Journaliste scientifique, Laure Cailloce est rédactrice en chef adjointe de CNRS Le journal. et de la revue Carnets de science.

Commentaires

2 commentaires

La question du droit des animaux travailleurs est très intéressante. Cependant, on peut voir dans ce papier une nouvelle forme de propagande, de la part de Mme Porcher notamment, qui ne semble pas se poser la question qui passe avant «faut-il leur accorder des droits?», à savoir: «faut-il nécessairement les faire travailler?». Décevant. J'explique... Si l'on fait un schéma très simplifié des choses, avec d'un côté les abolitionnistes, et de l'autre les welfaristes tels que Mme Porcher, la cause du désaccord entre les deux groupes est facile à identifier: - Les welfaristes tentent de faire correspondre les attentes des abolitionnistes au sein de leur paradigme, et cela d'avère très compliqué, en effet. Pour certaines, c'est envisageable.

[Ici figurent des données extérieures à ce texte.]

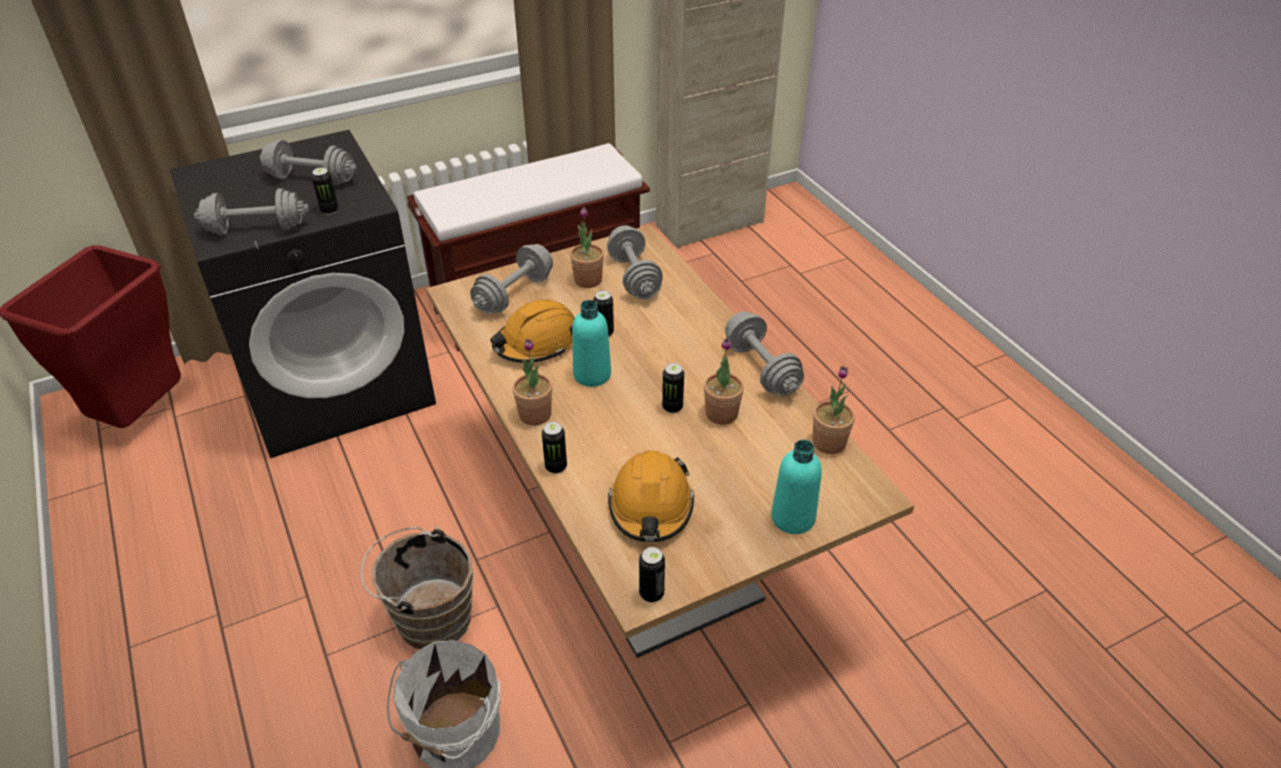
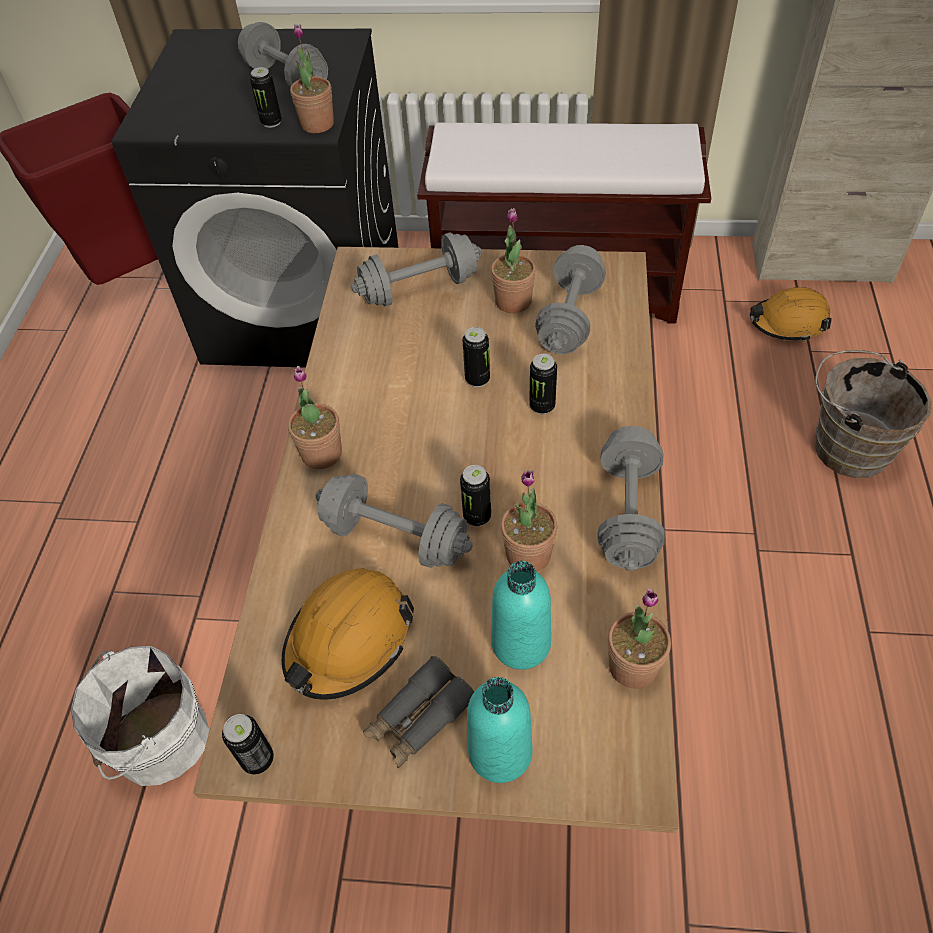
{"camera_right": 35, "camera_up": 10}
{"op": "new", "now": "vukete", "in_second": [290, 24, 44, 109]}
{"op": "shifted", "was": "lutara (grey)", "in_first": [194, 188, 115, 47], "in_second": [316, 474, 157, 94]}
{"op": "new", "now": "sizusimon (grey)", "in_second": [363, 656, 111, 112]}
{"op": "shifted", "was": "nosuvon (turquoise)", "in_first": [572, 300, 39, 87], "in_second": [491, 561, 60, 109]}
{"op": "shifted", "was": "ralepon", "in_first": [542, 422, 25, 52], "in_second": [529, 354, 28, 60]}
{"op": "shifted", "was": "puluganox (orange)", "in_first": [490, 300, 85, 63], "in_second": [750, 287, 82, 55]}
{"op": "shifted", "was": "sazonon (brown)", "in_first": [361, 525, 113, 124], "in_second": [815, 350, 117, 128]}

Ceux-ci avancent de nouvelles hypothèses, certes intéressantes (telle que l'ouverture de droits aux animaux travailleurs, l'abattage à la ferme), mais se contentent de les formuler au sein du même paradigme. - À l'inverse, les abolitionnistes ne cherchent pas à faire coexister leurs attentes dans le paradigme actuel puisque ces deux choses leur paraissent essentiellement incompatibles. Parfois ils essayent, mais cela relève souvent d'une stratégie combative de longue durée plutôt que d'une résignation. Au contraire, ils tentent de faire comprendre aux autres citoyens qu'un autre paradigme est possible, mais ces derniers se défendent tant bien que mal et répondent souvent à côté de la question. La question posée par les abolitionnistes n'est pas «COMMENT faire avec les animaux?», mais «POURQUOI?». Note: la réponse «Parce que c'est comme ça depuis des milliers d'années.» n'est pas recevable. La réponse «On ne peut faire sans.» l'est déjà beaucoup plus, mais est rarement avancée en tant que réponse au «Pourquoi?». La science est magnifique, et elle a de magnifique qu'elle nous permet parfois des changements de paradigme d'une ampleur et d'un impact gigantesques (la Terre est plate vs. ronde en est un exemple). Il est décevant de contempler le spectacle de scientifiques modernes fonctionnant avec un dogme plutôt qu'avec sa remise en question.